Monday 13 October 2008

Documentary Photography

In May 2008, there was an exhibition at the Zacheta National Gallery of Art in Warszaw entitled: "She-Documentalists - Polish Women Photographers of the 2oth Century". The works of over fifty largely forgotten or unacknowledged Polish women photographers were shown. "There are two principal reasons why this extremely interesting material requires discovery and evaluation. Firstly, the status of documentary photography, until recently ill defined, and secondly, the professional and artistic status of women", the catalogue text reads.

the author unknown, "Maria Chrząszczowa", luty 1933, privat owner
Since I hadn't known that "the status of documentary photography, until recently (was) ill defined" (who would define that anyway?), and since I'm not aware that this should nowadays be less so, I looked forward to get enlightened. And I did - by a convincing, insightful, and well written text by the curator, Karolina Lewandowska, who, after stating that there have been as many concepts of documentary as there are authors, defines documentary, in regards to the exhibition, as "those projects, albeit selected ones, that required the photographer to go outside, to leave the studio and confront herself with people, projects that focused on documenting a certain phenomenon, or that, once realised, had to function in contexts other than the safe gallery context."
Elgas-Markiewicz Irena, „No more war”, ok. 1954,
owner - National Museum in Wrocław, Poland

Here are some of the insights that I gained from Karolina Lewandowska's
An Unconventional Map of the 'Documentary' :

"Two main tropes, or strategies, of representation are present within documentary - on the one hand, descriptive photography, which tries to remain neutral, and, on the other, photograqphy that is strongly involved ideologically, even propaganda-orientied."

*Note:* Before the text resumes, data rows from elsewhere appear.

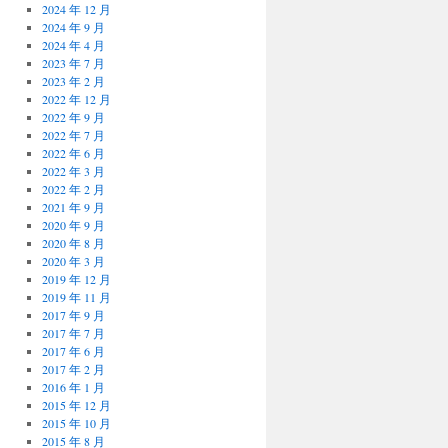
2024 年 12 月
2024 年 9 月
2024 年 4 月
2023 年 7 月
2023 年 2 月
2022 年 12 月
2022 年 9 月
2022 年 7 月
2022 年 6 月
2022 年 3 月
2022 年 2 月
2021 年 9 月
2020 年 9 月
2020 年 8 月
2020 年 3 月
2019 年 12 月
2019 年 11 月
2017 年 9 月
2017 年 7 月
2017 年 6 月
2017 年 2 月
2016 年 1 月
2015 年 12 月
2015 年 10 月
2015 年 8 月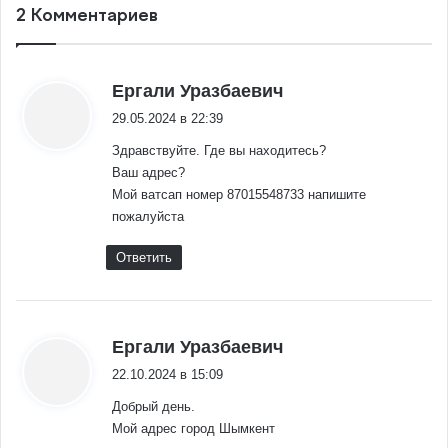
2 Комментариев
:
Ергали Уразбаевич
29.05.2024 в 22:39
Здравствуйте. Где вы находитесь?
Ваш адрес?
Мой ватсап номер 87015548733 напишите
пожалуйста
Ответить
:
Ергали Уразбаевич
22.10.2024 в 15:09
Добрый день.
Мой адрес город Шымкент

"Photojournalism satisfies the universal need of curiosity, peeping, the need for enchanting reality, for getting to the 'truth'. That is why it 'spies' on and describes fragments of reality that most people do not usually notice - work in factories, a small-town market, a courtyard. However, when fitted into the form of a visually attractive photo story, even a very good one, these aspects of human life can often be reduced to nothing but aesthetical motifs alienated from reality."

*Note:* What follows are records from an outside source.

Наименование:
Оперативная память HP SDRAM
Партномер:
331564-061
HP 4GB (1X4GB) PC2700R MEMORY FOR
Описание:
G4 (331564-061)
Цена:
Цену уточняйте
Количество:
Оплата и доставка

"The fact that photographs so different are shown together, and in the space of Zacheta National Gallery of Art with its powerful context, does not mean they are all being elevated to the level of artistic objects - though the whole is taking place 'in the name of art'. Rather, the idea is to dissolve the radical division between artistic photography and non-artistic photography by demonstrating the fluidity of the qualifiying characteristics, which are dynamic and cannot be 'frozen' by the institutional context ...

The fundamental question is not whether the given photograph is art or not, but rather how it can influence the viewer and the reception of other photographs, whether it is an important element of culture, history, and the iconosphere, of our map of pictorial representation."